Petite liste amusante de risques à l'usage des poètes

par zeio, samedi 02 janvier 2016, 03:15 (il y a 3045 jours)

- Se moquer de soi-même le soir, avant le repas, pendant, et après si possible. En fait, tout le jour durant. Le point culminant de cet exercice doit se situer le matin au réveil, quand le rêve n'a pas encore totalement foutu le camp et que le bras gauche est légèrement endolori.

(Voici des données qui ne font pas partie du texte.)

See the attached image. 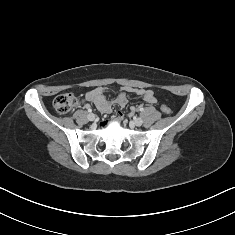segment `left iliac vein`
<instances>
[{
  "mask_svg": "<svg viewBox=\"0 0 235 235\" xmlns=\"http://www.w3.org/2000/svg\"><path fill=\"white\" fill-rule=\"evenodd\" d=\"M133 122L136 126H141L143 124V119L140 117H136L134 118Z\"/></svg>",
  "mask_w": 235,
  "mask_h": 235,
  "instance_id": "left-iliac-vein-1",
  "label": "left iliac vein"
}]
</instances>
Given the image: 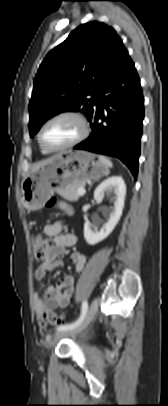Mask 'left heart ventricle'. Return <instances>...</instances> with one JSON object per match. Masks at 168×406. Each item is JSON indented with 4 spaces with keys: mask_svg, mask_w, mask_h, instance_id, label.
<instances>
[{
    "mask_svg": "<svg viewBox=\"0 0 168 406\" xmlns=\"http://www.w3.org/2000/svg\"><path fill=\"white\" fill-rule=\"evenodd\" d=\"M80 126L74 119L61 118L49 123L43 131L46 145L59 147L68 144L78 136Z\"/></svg>",
    "mask_w": 168,
    "mask_h": 406,
    "instance_id": "b2bd125f",
    "label": "left heart ventricle"
}]
</instances>
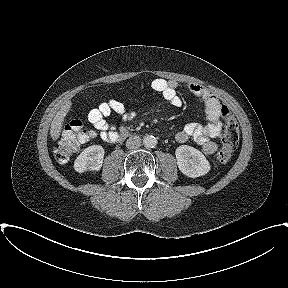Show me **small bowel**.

- Écrire, si on le souhaite. Mais sans faire dans la poésie. Sans faire dans la littérature. Ces deux concepts sont des boulets atrophiants dont il s'agit de s'affranchir. Ne pas hésiter à dégrafer son soutien-gorge devant la page. Elle ne mordra pas l'écrivain. Le livre, au contraire, doit mordre le lecteur. Sinon, la page peut à la limite servir de papier toilette si elle n'est pas composée de papier gaufré. Ne pas écrire tout ce qui nous passe par la tête comme on l'enseigne dans les ateliers, écrire plutôt ce qui se passe autour. C'est beaucoup plus vivant et intéressant. Le meilleur ne vient pas de soi.

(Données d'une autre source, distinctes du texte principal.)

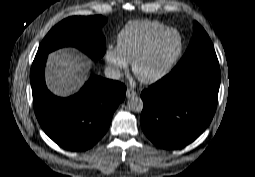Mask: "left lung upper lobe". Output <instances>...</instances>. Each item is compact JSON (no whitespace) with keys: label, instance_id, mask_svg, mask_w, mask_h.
<instances>
[{"label":"left lung upper lobe","instance_id":"obj_1","mask_svg":"<svg viewBox=\"0 0 255 177\" xmlns=\"http://www.w3.org/2000/svg\"><path fill=\"white\" fill-rule=\"evenodd\" d=\"M210 60H218L213 44L202 26L199 23L194 22L193 37L189 47L173 70H176L189 63Z\"/></svg>","mask_w":255,"mask_h":177}]
</instances>
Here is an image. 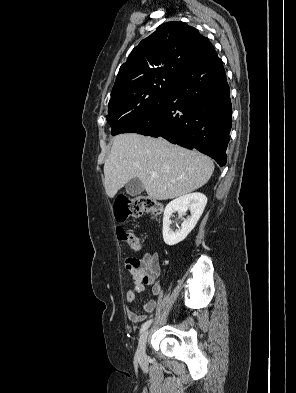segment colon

- Prendre une certitude quelconque. La placer sur la table de chevet. La fixer de longues minutes, jusqu'à ce qu'elle prenne une teinte légèrement plus pâle qu'à l'ordinaire. À partir de là, elle ne fera pas long feu. Une fois évaporée, remplacer la certitude par une autre et répéter l'exercice : au bout d'un certain nombre de tentatives, il sera constaté que la surface membranée deviendra frêle, transparente, on pourra y distinguer des lèvres, des yeux, qui vous dévisagent en riant. Ces lèvres et ces yeux ressembleront peu ou prou à un visage d'enfant. Si vous avez de la chance, pendant un court instant vous croirez vous y reconnaître.

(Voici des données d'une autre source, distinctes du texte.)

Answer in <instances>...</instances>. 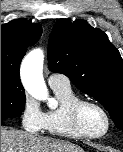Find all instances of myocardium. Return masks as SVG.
I'll return each mask as SVG.
<instances>
[{
    "instance_id": "1",
    "label": "myocardium",
    "mask_w": 123,
    "mask_h": 152,
    "mask_svg": "<svg viewBox=\"0 0 123 152\" xmlns=\"http://www.w3.org/2000/svg\"><path fill=\"white\" fill-rule=\"evenodd\" d=\"M88 105L97 108L105 117L106 128L100 134H91V133L87 132L81 124V119H80L81 111L85 106H88ZM70 118H71V122H72V125L75 128V130L83 137L90 138V139H98V138L105 136L111 127V119H110L108 112L101 104H99L98 102L93 101V100L79 98L78 100L74 101L70 107Z\"/></svg>"
}]
</instances>
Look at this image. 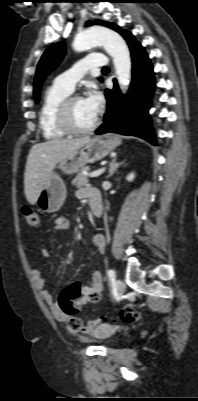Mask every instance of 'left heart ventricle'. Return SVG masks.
<instances>
[{
	"label": "left heart ventricle",
	"instance_id": "b2bd125f",
	"mask_svg": "<svg viewBox=\"0 0 198 401\" xmlns=\"http://www.w3.org/2000/svg\"><path fill=\"white\" fill-rule=\"evenodd\" d=\"M71 117L76 127L85 128L94 122L97 115L92 112L82 98L74 101L72 104Z\"/></svg>",
	"mask_w": 198,
	"mask_h": 401
}]
</instances>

- Si, après l'écriture d'un poème, vous n'éprouvez pas le désir de rire, de boire un verre, ou de fumer une cigarette, alors c'est qu'il est raté. L'écriture doit être un plaisir, non pas un labeur atroce. Débroussailler le tout, se délester, surtout, se délester encore. Être aussi lourd qu'une montgolfière ou qu'un zepppelin.


- Concernant les activités extra-littéraires : favoriser le bilboquet à l'auto-hypnose.


- Garder un fond de générosité. Ne pas écrire comme on entre en auto-thérapie. La théorie de l'auteur qui se soigne par l'écriture est une foutrerie égoïste et inefficiente. Il appartient au contraire à l'auteur de soigner le monde.


- Se procurer dans une épicerie ou un supermarché un fragment de peur, généralement, entre le rayon des biscuits et celui des liqueurs. On le placera chez soi, aux endroits les plus usuels : par exemple sur le gros coussin posé sur le siège, lui-même positionné devant la télévision. En cas de doute, ou si le coussin est occupé par le chat, glisser le fragment dans le lit, sous la couverture, au niveau des pieds : on sera sûr de ne pas le rater. Il fera son œuvre.